▶ [SOURCE PASSAGE]:

Device Client Self-Execution:

When a device requests a task for itself:

async def handle_task_request(self, data: ClientMessage, websocket: WebSocket):
    client_id = data.client_id
    client_type = data.client_type

    if client_type == ClientType.DEVICE:
        # Device executing task on itself
        target_ws = websocket  # Use requesting client's WebSocket
        platform = self.client_manager.get_client_info(client_id).platform
        target_device_id = client_id
    # ...

Constellation Orchestrated Execution:

When a constellation dispatches a task to a target device:

async def handle_task_request(self, data: ClientMessage, websocket: WebSocket):
    client_id = data.client_id
    client_type = data.client_type

    if client_type == ClientType.CONSTELLATION:
        # Constellation dispatching to target device
        target_device_id = data.target_id
        target_ws = self.client_manager.get_client(target_device_id)

▶ [Stored data entries]:
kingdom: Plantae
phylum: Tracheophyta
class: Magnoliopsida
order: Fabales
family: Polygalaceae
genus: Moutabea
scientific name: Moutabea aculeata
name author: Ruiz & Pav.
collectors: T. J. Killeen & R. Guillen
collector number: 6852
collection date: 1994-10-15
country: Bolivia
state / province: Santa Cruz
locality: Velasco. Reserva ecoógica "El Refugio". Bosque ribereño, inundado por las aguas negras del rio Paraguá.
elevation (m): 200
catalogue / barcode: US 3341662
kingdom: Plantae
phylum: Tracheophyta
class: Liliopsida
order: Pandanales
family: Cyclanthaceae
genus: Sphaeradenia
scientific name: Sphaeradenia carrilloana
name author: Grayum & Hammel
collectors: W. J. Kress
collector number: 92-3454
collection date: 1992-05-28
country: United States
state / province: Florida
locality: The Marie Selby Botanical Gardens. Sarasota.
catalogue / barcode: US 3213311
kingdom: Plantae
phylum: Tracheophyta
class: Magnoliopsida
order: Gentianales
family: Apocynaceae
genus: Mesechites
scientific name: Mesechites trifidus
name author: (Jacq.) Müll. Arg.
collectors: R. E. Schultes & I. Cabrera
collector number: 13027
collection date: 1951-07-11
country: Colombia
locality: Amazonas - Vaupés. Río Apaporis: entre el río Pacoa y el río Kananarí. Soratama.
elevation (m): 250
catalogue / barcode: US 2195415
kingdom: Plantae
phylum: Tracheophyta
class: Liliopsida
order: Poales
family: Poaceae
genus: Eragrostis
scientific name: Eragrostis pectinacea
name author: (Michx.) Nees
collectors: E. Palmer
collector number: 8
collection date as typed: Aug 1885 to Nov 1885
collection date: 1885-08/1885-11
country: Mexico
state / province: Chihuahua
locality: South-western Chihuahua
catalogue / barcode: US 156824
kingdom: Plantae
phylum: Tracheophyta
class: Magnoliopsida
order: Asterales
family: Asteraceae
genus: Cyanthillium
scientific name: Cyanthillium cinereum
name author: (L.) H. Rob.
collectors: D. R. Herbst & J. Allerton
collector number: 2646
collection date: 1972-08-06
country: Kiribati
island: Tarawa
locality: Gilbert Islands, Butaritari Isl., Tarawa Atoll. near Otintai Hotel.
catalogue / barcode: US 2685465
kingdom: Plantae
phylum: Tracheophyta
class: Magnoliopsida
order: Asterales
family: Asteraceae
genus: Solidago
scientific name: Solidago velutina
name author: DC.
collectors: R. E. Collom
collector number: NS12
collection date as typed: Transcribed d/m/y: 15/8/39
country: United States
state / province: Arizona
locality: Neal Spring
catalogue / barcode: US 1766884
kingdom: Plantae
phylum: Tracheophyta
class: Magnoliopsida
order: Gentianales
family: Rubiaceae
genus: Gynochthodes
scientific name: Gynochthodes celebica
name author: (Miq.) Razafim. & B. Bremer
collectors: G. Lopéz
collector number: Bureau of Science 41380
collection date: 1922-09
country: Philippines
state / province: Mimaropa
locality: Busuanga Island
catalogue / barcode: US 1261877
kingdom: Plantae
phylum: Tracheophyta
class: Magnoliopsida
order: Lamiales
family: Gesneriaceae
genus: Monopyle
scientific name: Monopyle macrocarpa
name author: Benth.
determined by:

▶ [WRITTEN EXERCISE]: In the task-request handler code, which WebSocket becomes the target when a device requests a task for itself?

▶ [COMPLETED EXERCISE]: The requesting client's WebSocket.